Today is the funeral of Henry Allingham, one of the last British survivors of the World War I trenches. The other last soldier, Harry Patch, is buried next week. With them disappears living memory of the horrors that war generation lived and died through.
Of course, we have the magnificent poetry of the WWI poets. With that awesome legacy towering, our new Poet Laureate Carol Ann Duffy was brave indeed to accept the BBC’s commission to write a poem commemorating the passing of that generation, but has I feel succeeded quite magnificently - her poem Last Post is a very fine tribute, worthy of standing with Wilfred Owen et al.
LAST POST
In all my dreams, before my helpless sight,
He plunges at me, guttering, choking, drowning.

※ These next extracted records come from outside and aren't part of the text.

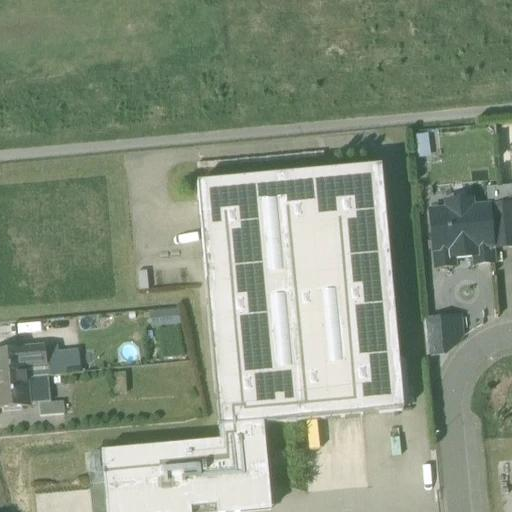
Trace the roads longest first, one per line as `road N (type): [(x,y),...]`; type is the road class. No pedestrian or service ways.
road 1 (track): [(511,108),(0,155)]
road 2 (residential): [(464,511),(453,386),(469,356),(511,337)]
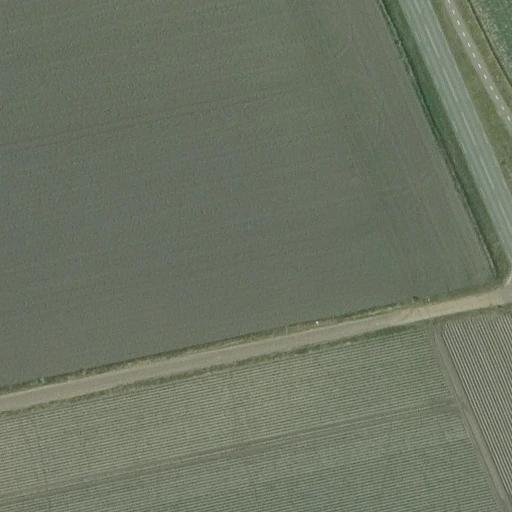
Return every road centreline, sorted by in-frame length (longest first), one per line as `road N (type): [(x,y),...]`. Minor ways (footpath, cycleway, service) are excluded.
road 1 (unclassified): [(0,404),(511,295)]
road 2 (secondary): [(511,236),(413,0)]
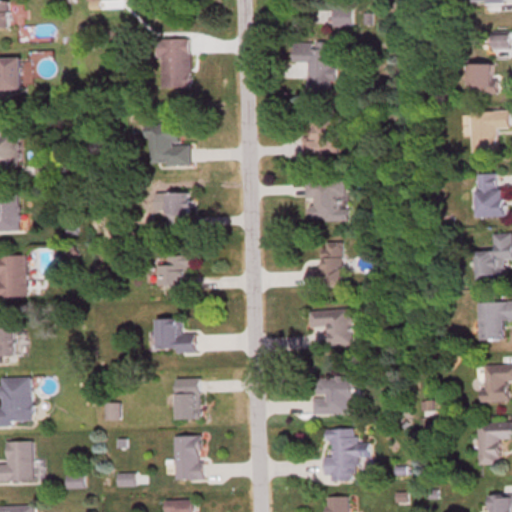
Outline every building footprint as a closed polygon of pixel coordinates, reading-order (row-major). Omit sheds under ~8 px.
[(9,0),(0,0),(0,26),(9,26),(9,0)] [(311,21),(331,21),(331,10),(311,10),(311,21)] [(510,33),(491,33),(491,47),(510,47),(510,33)] [(158,37),(158,86),(190,86),(190,37),(158,37)] [(293,60),(309,61),(309,98),(334,99),(334,41),(293,40),(293,60)] [(0,104),(2,104),(2,89),(21,89),(21,56),(0,56),(0,104)] [(494,62),(468,62),(468,86),(477,86),(477,91),(494,91),(494,62)] [(472,110),(474,150),(500,149),(499,127),(511,127),(510,108),(472,110)] [(304,136),(304,156),(338,156),(338,115),(311,115),(311,136),(304,136)] [(148,163),(190,162),(190,143),(178,143),(178,122),(148,123),(148,163)] [(19,130),(0,130),(0,166),(19,166),(19,130)] [(478,215),(504,214),(503,171),(477,172),(478,215)] [(308,219),(348,218),(348,176),(307,176),(308,219)] [(166,190),(166,226),(189,226),(189,190),(166,190)] [(0,230),(20,230),(20,192),(0,191),(0,230)] [(477,249),(478,278),(507,277),(506,258),(511,257),(511,231),(494,232),(495,248),(477,249)] [(309,285),(344,285),(344,240),(323,240),(323,267),(309,267),(309,285)] [(27,253),(0,253),(0,295),(28,294),(27,253)] [(159,262),(159,292),(194,291),(193,253),(167,254),(167,262),(159,262)] [(480,339),(505,339),(505,318),(511,318),(511,300),(480,300),(480,339)] [(353,343),(353,307),(311,308),(311,325),(329,325),(329,344),(353,343)] [(197,331),(184,332),(184,316),(157,317),(158,351),(197,350),(197,331)] [(16,325),(0,324),(0,354),(16,354),(16,325)] [(511,379),(511,363),(481,364),(482,402),(510,401),(510,380),(511,379)] [(353,375),(315,376),(316,412),(354,412),(353,375)] [(2,376),(3,405),(0,405),(0,423),(33,423),(32,376),(2,376)] [(202,418),(202,377),(176,377),(176,418),(202,418)] [(511,419),(480,420),(480,462),(500,462),(500,438),(511,437),(511,419)] [(327,478),(358,477),(357,456),(369,456),(369,442),(358,442),(358,427),(326,428),(327,478)] [(204,477),(203,434),(176,434),(177,478),(204,477)] [(0,479),(35,479),(34,439),(8,440),(8,462),(0,462),(0,479)] [(511,511),(511,492),(491,493),(491,511),(511,511)] [(350,511),(350,495),(327,495),(327,511),(350,511)] [(193,511),(194,498),(166,498),(165,511),(193,511)] [(0,503),(0,511),(36,511),(36,503),(0,503)]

If poetry could tell it backwards, true, begin
that moment shrapnel scythed you to the stinking mud…
but you get up, amazed, watch bled bad blood
run upwards from the slime into its wounds;
see lines and lines of British boys rewind
back to their trenches, kiss the photographs from home-
mothers, sweethearts, sisters, younger brothers
not entering the story now
to die and die and die.
Dulce- No- Decorum- No- Pro patria mori.
You walk away.
You walk away; drop your gun (fixed bayonet)
like all your mates do too-
Harry, Tommy, Wilfred, Edward, Bert-
and light a cigarette.
There's coffee in the square,
warm French bread
and all those thousands dead
are shaking dried mud from their hair
and queuing up for home. Freshly alive,
a lad plays Tipperary to the crowd, released
from History; the glistening, healthy horses fit for heroes, kings.
You lean against a wall,
your several million lives still possible
and crammed with love, work, children, talent, English beer, good food.
You see the poet tuck away his pocket-book and smile.
If poetry could truly tell it backwards,
then it would.
It’s rather encouraging and pleasing that poetry today can still generate so much interest - Last Post has attracted quite favourable and extensive comment.